If p and q are distinct primes and x^2-PX+q=0 has distinct positive roots ,then p+q equals

Answer 1

see above image......

Answer 2

Given : p and q are prime in x^2 -px +q =0

and it has distinct positive roots

As we know that

for distinct roots

D > 0

or, (-p)^2 -4q >0

or, p^2 - 4q >0

or, p^2 > 4q

or, p > √(4q)

or, p > 2√q

But p and q are primes and here we got p is greater than the twice of the sqrt of q.

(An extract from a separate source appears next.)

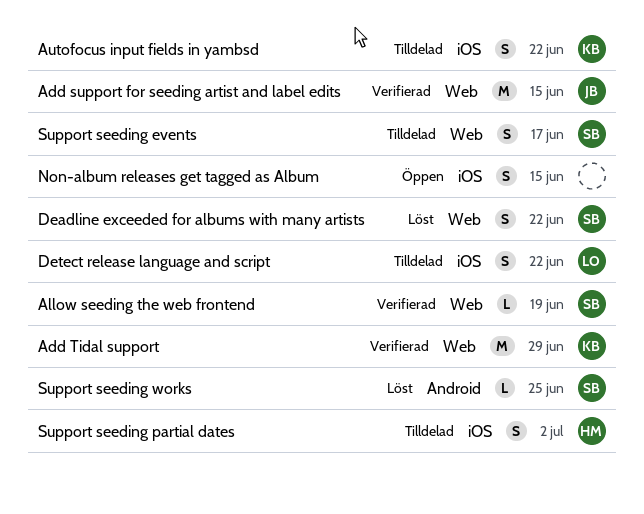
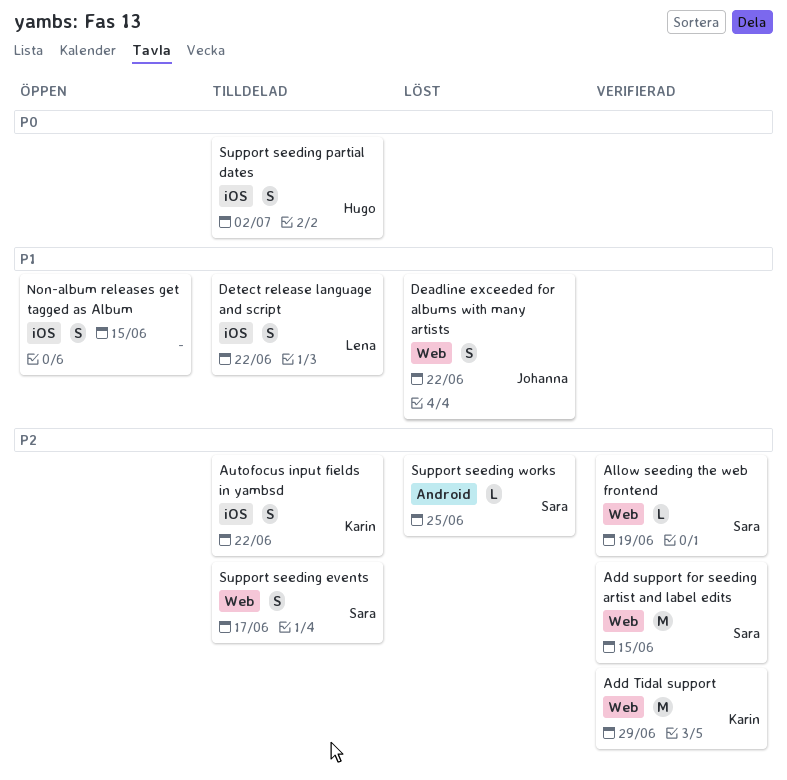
Add support for seeding artist and label edits, owner: Johanna -> Sara
Deadline exceeded for albums with many artists, owner: Sara -> Johanna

Let a and b be the roots of the eqn.,
Also we can right the above equation as

(x-a)(x-b) where a and b are distinct positive roots

so, x^2 -ax -bx +ab =0

or, x^2 -(a+b)x +(ab) = 0

comparing this equation to the given eqn.

we get (a+b) = p

(ab) = q

but since q is a prime no. so it can be written as (1×itself ) according to the definition of prime

so, either a or b is equal to 1.

hence ab = q

or, 1×b = q

so, b = q

Now , as (a +b) = p

so, 1+b = p

or, 1+q = p

or, p - q = 1

And we have only one pair of such primer nos.
whose difference is 1 and those are 2 & 3

so, q= 2 and p = 3.

{Also we can see that , p > 2√q

or. 3 > 2×√2 = 2×1.414 = 2.828}

Hence roots are distinct too.

Now solving , p+q = 2 +3 = 5 Ans.